When I surveyed the village distribution centers, I discovered there was another organization that was feeding people with the same sacks of US AID powdered milk and wheat. They had a different approach, however. Instead of just handing out the food, which sometimes could create a chaotic mob scene, they organized food-for-work projects. They also utilized the school system, but the schoolmaster, along with Indian volunteers, would round up able-bodied men to work. They were employed to dig tube wells to get water, build dams as catchments for future rain, and construct roads and schools. They were paid in food for their families.
This is smart, I said to myself. Who are these guys?
They were Gandhians, it turned out. The Gandhian Sarvodaya movement, “Service to All,” was prominent in this part of India. In Patna, the leading Gandhian activist, Jayprakash Narayan, set up an office, recruited volunteers, and administered this expanding innovative program.
I left CARE and joined JP Narayan. I was the only foreigner in his Patna ashram, and fortunately I had learned enough Hindi to fit in. Most of my Indian colleagues spoke English as well as Hindi so they nicely helped translate when I got stuck. JP became a mentor and father figure to me, and I came to appreciate why he is regarded as one of India’s great leaders. I became one of his Gandhian followers.

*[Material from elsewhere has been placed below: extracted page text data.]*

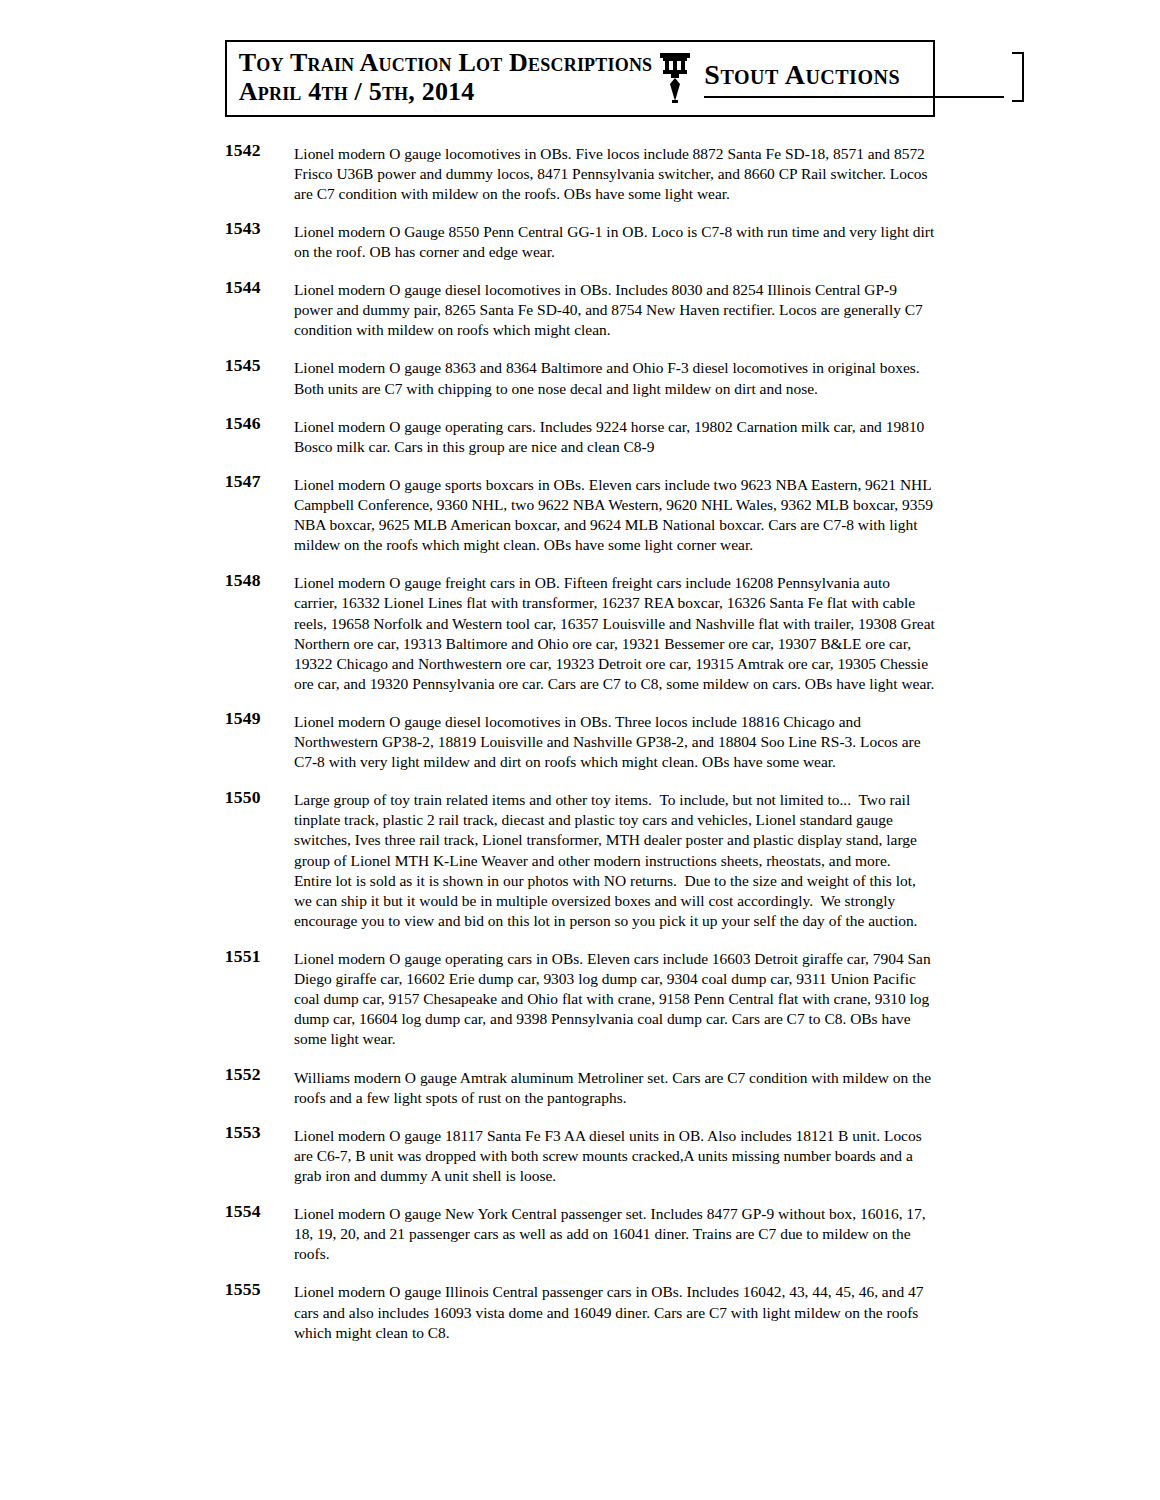Toy Train Auction Lot Descriptions
April 4th / 5th, 2014
Stout Auctions
1542
Lionel modern O gauge locomotives in OBs. Five locos include 8872 Santa Fe SD-18, 8571 and 8572 Frisco U36B power and dummy locos, 8471 Pennsylvania switcher, and 8660 CP Rail switcher. Locos are C7 condition with mildew on the roofs. OBs have some light wear.
1543
Lionel modern O Gauge 8550 Penn Central GG-1 in OB. Loco is C7-8 with run time and very light dirt on the roof. OB has corner and edge wear.
1544
Lionel modern O gauge diesel locomotives in OBs. Includes 8030 and 8254 Illinois Central GP-9 power and dummy pair, 8265 Santa Fe SD-40, and 8754 New Haven rectifier. Locos are generally C7 condition with mildew on roofs which might clean.
1545
Lionel modern O gauge 8363 and 8364 Baltimore and Ohio F-3 diesel locomotives in original boxes. Both units are C7 with chipping to one nose decal and light mildew on dirt and nose.
1546
Lionel modern O gauge operating cars. Includes 9224 horse car, 19802 Carnation milk car, and 19810 Bosco milk car. Cars in this group are nice and clean C8-9
1547
Lionel modern O gauge sports boxcars in OBs. Eleven cars include two 9623 NBA Eastern, 9621 NHL Campbell Conference, 9360 NHL, two 9622 NBA Western, 9620 NHL Wales, 9362 MLB boxcar, 9359 NBA boxcar, 9625 MLB American boxcar, and 9624 MLB National boxcar. Cars are C7-8 with light mildew on the roofs which might clean. OBs have some light corner wear.
1548
Lionel modern O gauge freight cars in OB. Fifteen freight cars include 16208 Pennsylvania auto carrier, 16332 Lionel Lines flat with transformer, 16237 REA boxcar, 16326 Santa Fe flat with cable reels, 19658 Norfolk and Western tool car, 16357 Louisville and Nashville flat with trailer, 19308 Great Northern ore car, 19313 Baltimore and Ohio ore car, 19321 Bessemer ore car, 19307 B&LE ore car, 19322 Chicago and Northwestern ore car, 19323 Detroit ore car, 19315 Amtrak ore car, 19305 Chessie ore car, and 19320 Pennsylvania ore car. Cars are C7 to C8, some mildew on cars. OBs have light wear.
1549
Lionel modern O gauge diesel locomotives in OBs. Three locos include 18816 Chicago and Northwestern GP38-2, 18819 Louisville and Nashville GP38-2, and 18804 Soo Line RS-3. Locos are C7-8 with very light mildew and dirt on roofs which might clean. OBs have some wear.
1550
Large group of toy train related items and other toy items. To include, but not limited to... Two rail tinplate track, plastic 2 rail track, diecast and plastic toy cars and vehicles, Lionel standard gauge switches, Ives three rail track, Lionel transformer, MTH dealer poster and plastic display stand, large group of Lionel MTH K-Line Weaver and other modern instructions sheets, rheostats, and more. Entire lot is sold as it is shown in our photos with NO returns. Due to the size and weight of this lot, we can ship it but it would be in multiple oversized boxes and will cost accordingly. We strongly encourage you to view and bid on this lot in person so you pick it up your self the day of the auction.
1551
Lionel modern O gauge operating cars in OBs. Eleven cars include 16603 Detroit giraffe car, 7904 San Diego giraffe car, 16602 Erie dump car, 9303 log dump car, 9304 coal dump car, 9311 Union Pacific coal dump car, 9157 Chesapeake and Ohio flat with crane, 9158 Penn Central flat with crane, 9310 log dump car, 16604 log dump car, and 9398 Pennsylvania coal dump car. Cars are C7 to C8. OBs have some light wear.
1552
Williams modern O gauge Amtrak aluminum Metroliner set. Cars are C7 condition with mildew on the roofs and a few light spots of rust on the pantographs.
1553
Lionel modern O gauge 18117 Santa Fe F3 AA diesel units in OB. Also includes 18121 B unit. Locos are C6-7, B unit was dropped with both screw mounts cracked,A units missing number boards and a grab iron and dummy A unit shell is loose.
1554
Lionel modern O gauge New York Central passenger set. Includes 8477 GP-9 without box, 16016, 17, 18, 19, 20, and 21 passenger cars as well as add on 16041 diner. Trains are C7 due to mildew on the roofs.
1555
Lionel modern O gauge Illinois Central passenger cars in OBs. Includes 16042, 43, 44, 45, 46, and 47 cars and also includes 16093 vista dome and 16049 diner. Cars are C7 with light mildew on the roofs which might clean to C8.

My job was to help coordinate the student volunteers from Indian universities. I also reached out to the US Peace Corps program that was active in Bihar at the time, and arranged for their volunteers to join our group in mixed teams of American and Indian students to monitor the food-for-work projects in the villages.
It was exhausting. But it was also rewarding on so many levels. Even when I was bone tired at the end of the day I would think of how many people we had fed, and how many lives we may have saved.
Sure, CARE, and JP Narayan and his Gandhians, and all the other rescue agencies deserve a lot of the credit for helping to save people in the famine. But we could not have done it without the thousands of sacks of powdered milk and wheat from US AID. They were literally life-savers.
Today as I write this, the Trump White House has terminated this aid around the world. Immediately I thought of what would have happened in Bihar if they had done that in the midst of our relief work. If our supply of food was suddenly turned off, people could die. And then I realized that right now across the world in similar desperate situations suddenly the stream of life-giving aid was ended.
It was a cruel and thoughtless act. Did Trump and his minions have any sense of the tragic effects of their bizarre and capricious decision? And will we just sit back and let this suffering happen without some reaction? I look for answers.